5 Hal inilah yang perlu diteliti lebih lanjut mengenai pelaksanaan Pasal 90 ayat (1) huruf d dan Pasal 91 ayat (1) UU PDRD tersebut dalam praktek kerja Notaris/PPAT dan juga akibat hukum terhadap Notaris/PPAT dan akta yang dibuatnya apabila pajak dibayar sebelum atau sesudah penandatanganan akta hibah wasiat. B. Rumusan Masalah Sesuai dengan permasalahan diatas, diperoleh rumusan masalah sebagai berikut: 1. Bagaimana seharusnya Pasal 90 ayat (1) huruf d Undang-Undang Nomor 28 Tahun 2009 tentang Pajak Daerah dan Retribusi Daerah diinterpretasikan dan apa kaitannya dengan pembuatan akta oleh Notaris/PPAT untuk hibah wasiat? 2. Apakah akibat hukum apabila Notaris/PPAT membuat akta hibah wasiat dengan mengesampingkan Pasal 91 ayat (1) Undang-Undang Nomor 28 Tahun 2009 tentang Pajak Daerah dan Retribusi Daerah?
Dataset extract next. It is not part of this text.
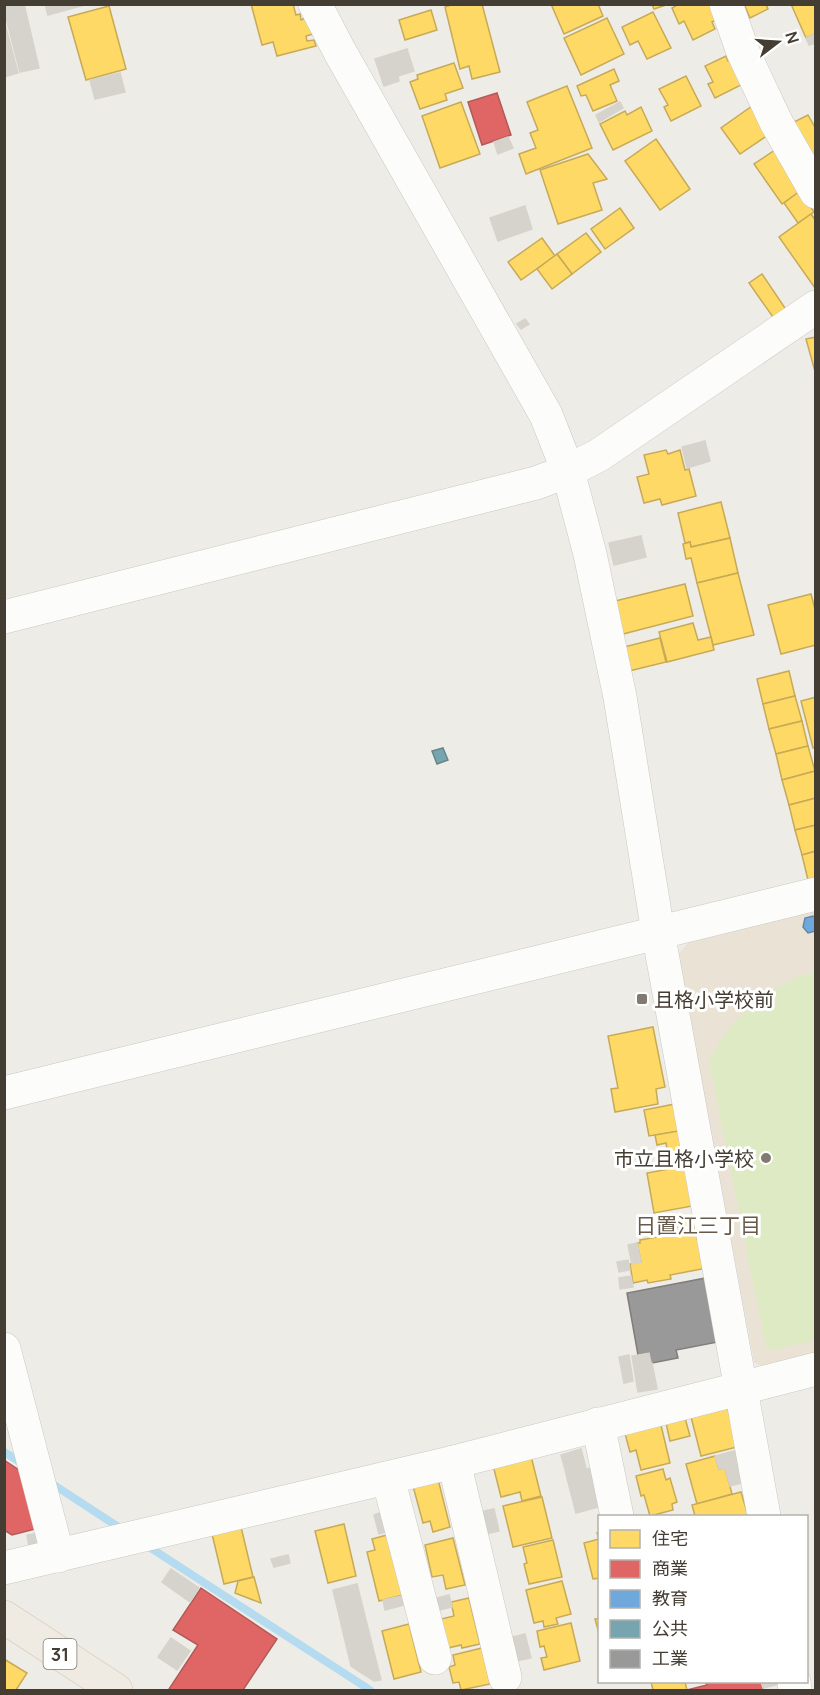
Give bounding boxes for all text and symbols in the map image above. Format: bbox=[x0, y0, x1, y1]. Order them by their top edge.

C. Keaslian Penelitian Penelitian mengenai Tinjauan Yuridis Terhadap Pasal 90 Ayat (1) huruf d dan Pasal 91 Ayat (1) Undang-Undang Nomor 28 Tahun 2009 tentang Pajak Daerah dan Retribusi Pajak Daerah serta Implikasinya dalam Pembuatan Akta Hibah wasiat oleh Notaris/PPAT sejauh penulis ketahui belum ada yang meneliti tentang ini, namun penelitian yang pernah dilakukan yang berkaitan dengan judul penelitian ini adalah:
6 1. Aries Muzaijanah, 2007 dari Program Magister Kenotariatan Universitas Dipenogoro dengan judul Pelaksanaan Pendaftaran Peralihan Hak Atas Tanah Atas Dasar Hibah Wasiat di Kecamatan Purwokerto Selatan, Kota Purwokerto. Penelitian ini menitik beratkan pada pelaksanaan dan hambatan dalam proses pendaftaran peralihan hak atas tanah atas dasar hibah wasiat di Purwokerto. 2. Tini Rusdihatie, 2011 dari Program Magister Kenotariatan Universitas Gadjah Mada dengan judul Tinjauan Hukum Terhadap Pelaksanaan Pemungutan Bea Perolehan Hak Atas Tanah dan/atau Bangunan (BPHTB) melalui Hibah wasiat di Jakarta Pusat. Penelitian ini menitik beratkan pada pelaksanaan dan kendala dalam pemungutan BPHTB berdasarkan perolehan hak hibah wasiat. Kedua penelitian tersebut mengambil objek penelitian yang sama yaitu tentang hibah wasiat dengan melakukan penelitian dari segi yuridisempiris. Perbedaan antara penelitian sebelumnya dengan penelitian yang dilakukan oleh penulis terletak pada subjek penelitian. Subjek penelitian yang pertama dilakukan di Kantor Pertanahan kota Purwokerto dan subjek penelitian yang kedua dilakukan di Dinas Pendapatan dan Pengelolaan Keuangan Jakarta Timur, sedangkan penulis menitik beratkan Notaris/PPAT dalam membuat akta Hibah wasiat dan Fiskus dalam menarik BPHTB sebagai subjek penelitian. Tinjauan yuridis yang dijadikan acuan penelitian adalah Pasal 90 ayat (1) huruf d dan Pasal 91
7 ayat (1) Undang-Undang Nomor 28 Tahun 2009 tentang Pajak Daerah dan Retribusi Daerah. D. Tujuan Penelitian Tujuan dari penelitian ini adalah: 1. Untuk mengetahui implementasi Pasal 90 ayat (1) huruf d dan Pasal 91 ayat (1) Undang-Undang Nomor 28 Tahun 2009 tentang Pajak Daerah dan Retribusi Daerah dalam pembuatan akta hibah wasiat oleh Notaris/PPAT. 2. Untuk mengetahui akibat hukum apabila Notaris/PPAT membuat akta hibah wasiat dengan mengesampingkan Pasal 91 ayat (1) Undang- Undang Nomor 28 Tahun 2009 tentang Pajak Daerah dan Retribusi Daerah.